Thomas Flippin is an original and versatile voice in the world of contemporary music. Whether premiering new works with his pioneering classical guitar ensemble, Duo Noire; performing avant-garde art songs on the theorbo as part of Alicia Hall Moran’s Motown Project; playing otherworldly electric guitar in Heartbeat Opera’s The Extinctionist; or plucking the banjo in the American Repertory Theater’s The Black Clown, Flippin’s playing has been hailed as “lovely” (New York Times), and “spectacularly precise” (St. Louis Post-Dispatch).

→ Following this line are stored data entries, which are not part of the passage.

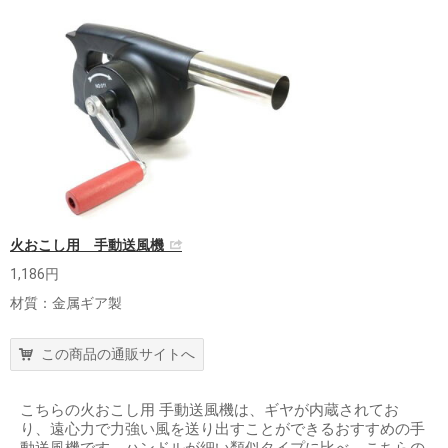
火おこし用 手動送風機
1,186円
材質：金属ギア製
この商品の通販サイトへ
こちらの火おこし用 手動送風機は、ギヤが内蔵されてお
り、遠心力で力強い風を送り出すことができるおすすめの手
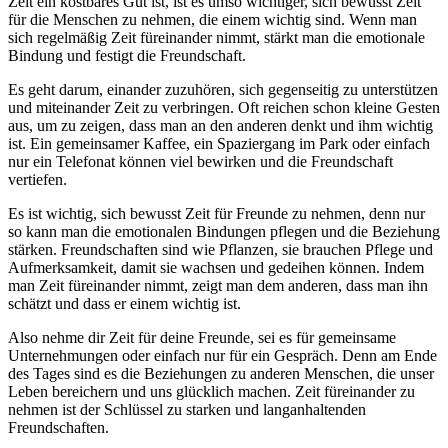
Zeit ein kostbares Gut ist, ist es umso wichtiger, sich bewusst Zeit
für die Menschen zu nehmen, die einem wichtig sind. Wenn man
sich regelmäßig Zeit füreinander nimmt, stärkt man die emotionale
Bindung und festigt die Freundschaft.
Es geht darum, einander zuzuhören, sich gegenseitig zu unterstützen
und miteinander Zeit zu verbringen. Oft reichen schon kleine Gesten
aus, um zu zeigen, dass man an den anderen denkt und ihm wichtig
ist. Ein gemeinsamer Kaffee, ein Spaziergang im Park oder einfach
nur ein Telefonat können viel bewirken und die Freundschaft
vertiefen.
Es ist wichtig, sich bewusst Zeit für Freunde zu nehmen, denn nur
so kann man die emotionalen Bindungen pflegen und die Beziehung
stärken. Freundschaften sind wie Pflanzen, sie brauchen Pflege und
Aufmerksamkeit, damit sie wachsen und gedeihen können. Indem
man Zeit füreinander nimmt, zeigt man dem anderen, dass man ihn
schätzt und dass er einem wichtig ist.
Also nehme dir Zeit für deine Freunde, sei es für gemeinsame
Unternehmungen oder einfach nur für ein Gespräch. Denn am Ende
des Tages sind es die Beziehungen zu anderen Menschen, die unser
Leben bereichern und uns glücklich machen. Zeit füreinander zu
nehmen ist der Schlüssel zu starken und langanhaltenden
Freundschaften.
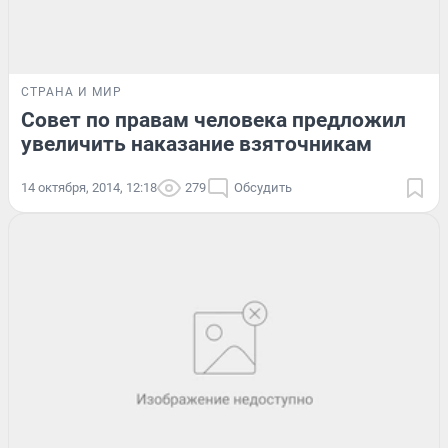
СТРАНА И МИР
Совет по правам человека предложил
увеличить наказание взяточникам
14 октября, 2014, 12:18
279
Обсудить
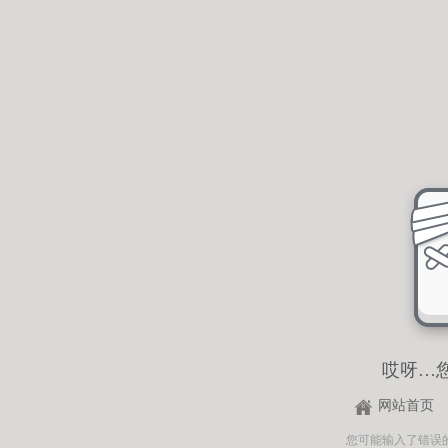
哎呀…
网站首页
您可能输入了错误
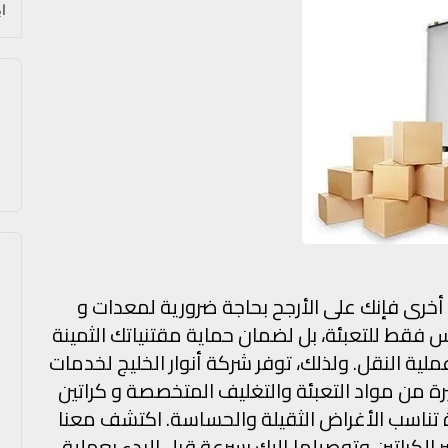
أخرى فإنك على الأرجح بحاجة ضرورية لمعدات و
 فقط للتعبئة، بل لضمان حماية مقتنياتك الثمينة
لية النقل. ولذلك، توفر شركة أنوار الخليج لخدمات
من مواد التعبئة والتغليف المتخصصة و كراتين
 تناسب الأغراض الثقيلة والحساسة. اكتشف معنا
كراتين وتوصيلها إليك بسرعة قبل البدء بعملية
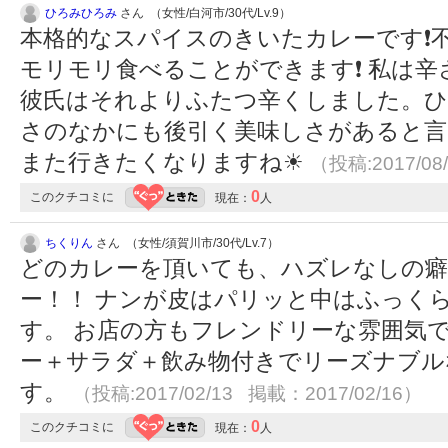
ひろみひろみ
さん （女性/白河市/30代/Lv.9）
本格的なスパイスのきいたカレーです❗
モリモリ食べることができます❗ 私は
彼氏はそれよりふたつ辛くしました。ひ
さのなかにも後引く美味しさがあると言
また行きたくなりますね☀
（投稿:2017/08
0
このクチコミに
現在：
人
ちくりん
さん （女性/須賀川市/30代/Lv.7）
どのカレーを頂いても、ハズレなしの
ー！！ ナンが皮はパリッと中はふっく
す。 お店の方もフレンドリーな雰囲気
ー＋サラダ＋飲み物付きでリーズナブル
す。
（投稿:2017/02/13 掲載：2017/02/16）
0
このクチコミに
現在：
人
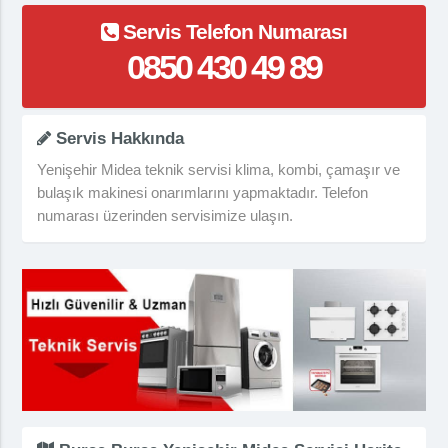
Servis Telefon Numarası
0850 430 49 89
Servis Hakkında
Yenişehir Midea teknik servisi klima, kombi, çamaşır ve
bulaşık makinesi onarımlarını yapmaktadır. Telefon
numarası üzerinden servisimize ulaşın.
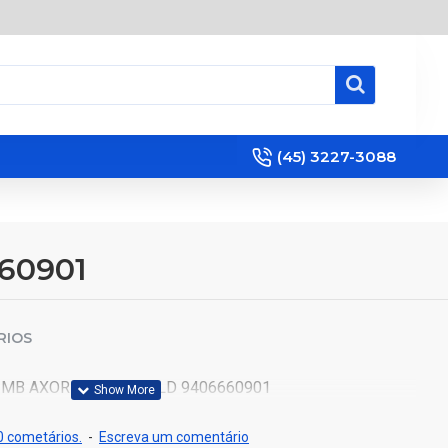
(45) 3227-3088
60901
RIOS
MB AXOR 1933/2533 LD 9406660901
 cometários.
-
Escreva um comentário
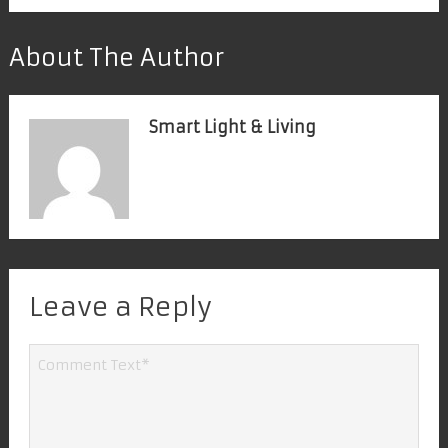
About The Author
Smart Light & Living
Leave a Reply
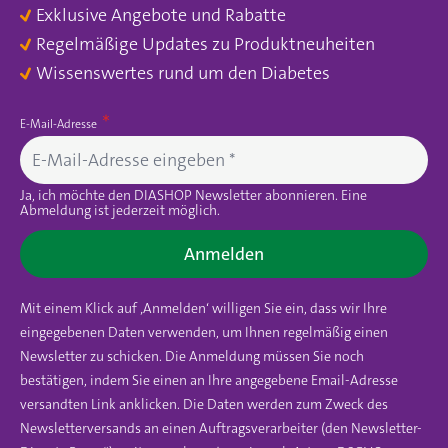
Exklusive Angebote und Rabatte
Regelmäßige Updates zu Produktneuheiten
Wissenswertes rund um den Diabetes
E-Mail-Adresse
Ja, ich möchte den DIASHOP Newsletter abonnieren. Eine
Abmeldung ist jederzeit möglich.
Anmelden
Mit einem Klick auf ‚Anmelden‘ willigen Sie ein, dass wir Ihre
eingegebenen Daten verwenden, um Ihnen regelmäßig einen
Newsletter zu schicken. Die Anmeldung müssen Sie noch
bestätigen, indem Sie einen an Ihre angegebene Email-Adresse
versandten Link anklicken. Die Daten werden zum Zweck des
Newsletterversands an einen Auftragsverarbeiter (den Newsletter-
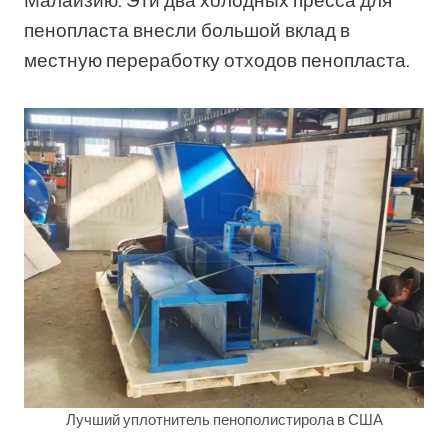
Малайзию. Эти два холодных пресса для
пенопласта внесли большой вклад в
местную переработку отходов пенопласта.
Лучший уплотнитель пенополистирола в США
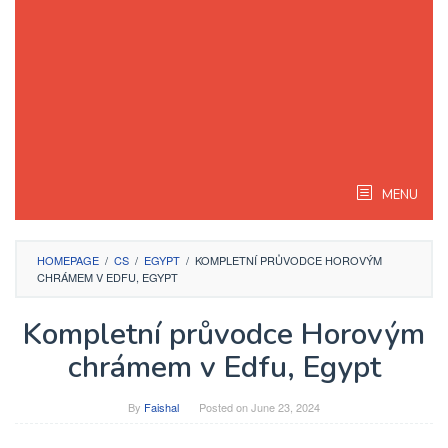
MENU
HOMEPAGE
/
CS
/
EGYPT
/
KOMPLETNÍ PRŮVODCE HOROVÝM
CHRÁMEM V EDFU, EGYPT
Kompletní průvodce Horovým
chrámem v Edfu, Egypt
By
Faishal
Posted on
June 23, 2024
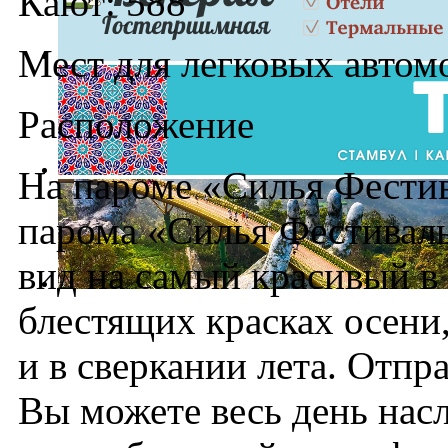
Кают: 588
Мест для легковых автом
Расположение
На пароме «Силья Фестив
парома «Силья Фестивал
вид на самый красивый в
блестящих красках осени
и в сверкании лета. Отпр
Вы можете весь день нас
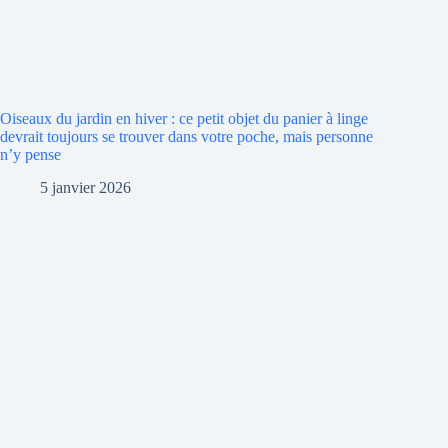
Oiseaux du jardin en hiver : ce petit objet du panier à linge
devrait toujours se trouver dans votre poche, mais personne
n’y pense
5 janvier 2026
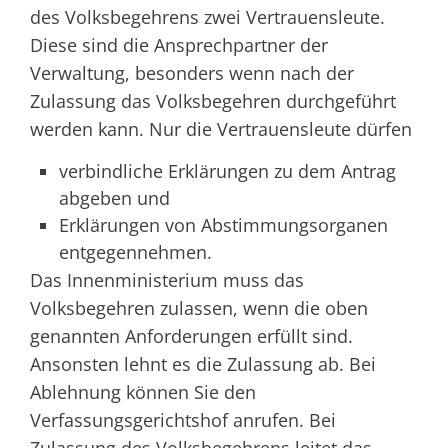
des Volksbegehrens zwei Vertrauensleute.
Diese sind die Ansprechpartner der
Verwaltung, besonders wenn nach der
Zulassung das Volksbegehren durchgeführt
werden kann. Nur die Vertrauensleute dürfen
verbindliche Erklärungen zu dem Antrag
abgeben und
Erklärungen von Abstimmungsorganen
entgegennehmen.
Das Innenministerium muss das
Volksbegehren zulassen, wenn die oben
genannten Anforderungen erfüllt sind.
Ansonsten lehnt es die Zulassung ab.
Bei
Ablehnung können Sie den
Verfassungsgerichtshof anrufen. Bei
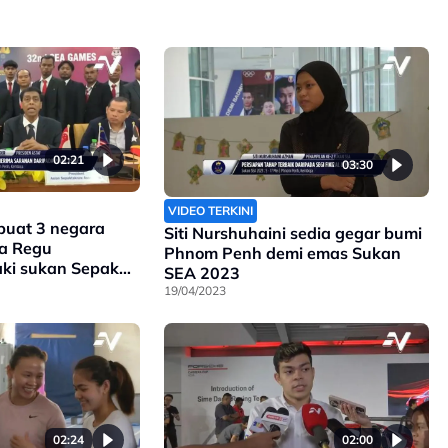
02:21
03:30
VIDEO TERKINI
 buat 3 negara
Siti Nurshuhaini sedia gegar bumi
ra Regu
Phnom Penh demi emas Sukan
aki sukan Sepak
SEA 2023
19/04/2023
02:24
02:00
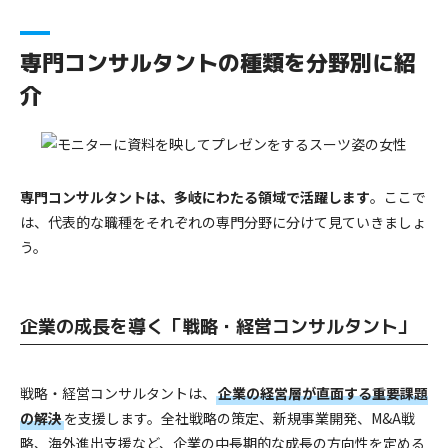
専門コンサルタントの種類を分野別に紹
介
専門コンサルタントは、多岐にわたる領域で活躍します
。ここで
は、代表的な職種をそれぞれの専門分野に分けて見ていきましょ
う。
企業の成長を導く「戦略・経営コンサルタント」
戦略・経営コンサルタントは、
企業の経営層が直面する重要課題
の解決
を支援します。全社戦略の策定、新規事業開発、M&A戦
略、海外進出支援など、企業の中長期的な成長の方向性を定める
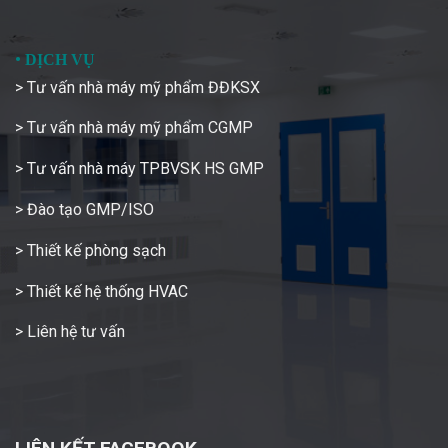
•
DỊCH VỤ
> Tư vấn nhà máy mỹ phẩm ĐĐKSX
> Tư vấn nhà máy mỹ phẩm CGMP
> Tư vấn nhà máy TPBVSK HS GMP
> Đào tạo GMP/ISO
> Thiết kế phòng sạch
> Thiết kế hệ thống HVAC
> Liên hệ tư vấn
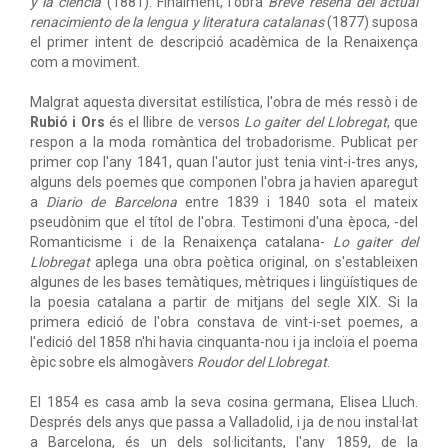
y la ciencia
(1881). Finalment, l'obra
Breve reseña del actual
renacimiento de la lengua y literatura catalanas
(1877) suposa
el primer intent de descripció acadèmica de la Renaixença
com a moviment.
Malgrat aquesta diversitat estilística, l'obra de més ressò i de
Rubió i Ors
és el llibre de versos
Lo gaiter del Llobregat
, que
respon a la moda romàntica del trobadorisme. Publicat per
primer cop l'any 1841, quan l'autor just tenia vint-i-tres anys,
alguns dels poemes que componen l'obra ja havien aparegut
a
Diario de Barcelona
entre 1839 i 1840 sota el mateix
pseudònim que el títol de l'obra. Testimoni d'una època, -del
Romanticisme i de la Renaixença catalana-
Lo gaiter del
Llobregat
aplega una obra poètica original, on s'estableixen
algunes de les bases temàtiques, mètriques i lingüístiques de
la poesia catalana a partir de mitjans del segle XIX. Si la
primera edició de l'obra constava de vint-i-set poemes, a
l'edició del 1858 n'hi havia cinquanta-nou i ja incloïa el poema
èpic sobre els almogàvers
Roudor del Llobregat
.
El 1854 es casa amb la seva cosina germana, Elisea Lluch.
Després dels anys que passa a Valladolid, i ja de nou instal·lat
a Barcelona, és un dels sol·licitants, l'any 1859, de la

Recent concert highlights include: premiering a new double concerto for classical and blues guitars by Chris Brubeck with the Memphis Symphony Orchestra, performances at Carnegie Hall with Alicia Hall Moran and Jason Moran, Lincoln Center’s Mostly Mozart Festival with the American Repertory Theater, the 2022 Guitar Foundation of America Convention, National Sawdust, The Metropolitan Museum, The Cleveland Orchestra, Beijing’s Peking University, the Art Institute of Chicago, and Duo Noire premiering Held Together by Grammy-nominated composer Nathalie Joachim.
Flippin’s 2018 Duo Noire album, Night Triptych, was released on New Focus Recordings as the culmination of a 2015 project he launched through the Diller Quaile School of Music to address the lack of women composers programmed in classical guitar concerts. Featuring new works exclusively by accomplished women composers, it was praised for being a “truly pathbreaking recording” (AllMusic), that is “astounding” for its “sheer musicality” and “goldmine of ideas and feelings” (Stereophile). It was named Editor’s Choice for classical music albums that year by both All Music and I Care if You Listen.
As a composer, recent commissions include a string quartet for the Composing Inclusion joint project by Juilliard, the New York Philharmonic, and the American Composers Forum; the Guitar Foundation of America; The Cleveland Classical Guitar Society in partnership with the Cleveland Orchestra; a guitar orchestra piece for the Peabody Institute of Johns Hopkins University; the Yale School of Music Guitar Department; and the New York City Classical Guitar Orchestra. As a student, Flippin studied composition in courses by David Lang, Martin Bresnick, and Michelle McQuade DeWhirst, with additional lessons with Ingram Marshall and John Anthony Lennon.
Flippin graduated with honors from the University of Chicago, where he received the undergraduate composition prize. He then earned Master of Music and Artist Diploma degrees in guitar performance from the Yale School of Music. His primary guitar teachers were Benjamin Verdery, Denis Azabagic, and Dr. Julie Goldberg. Currently, Flippin is on the guitar faculty at Vassar College in New York, and Gateway Community College in New Haven. He plays Glenn Canin and Martin Blackwell guitars.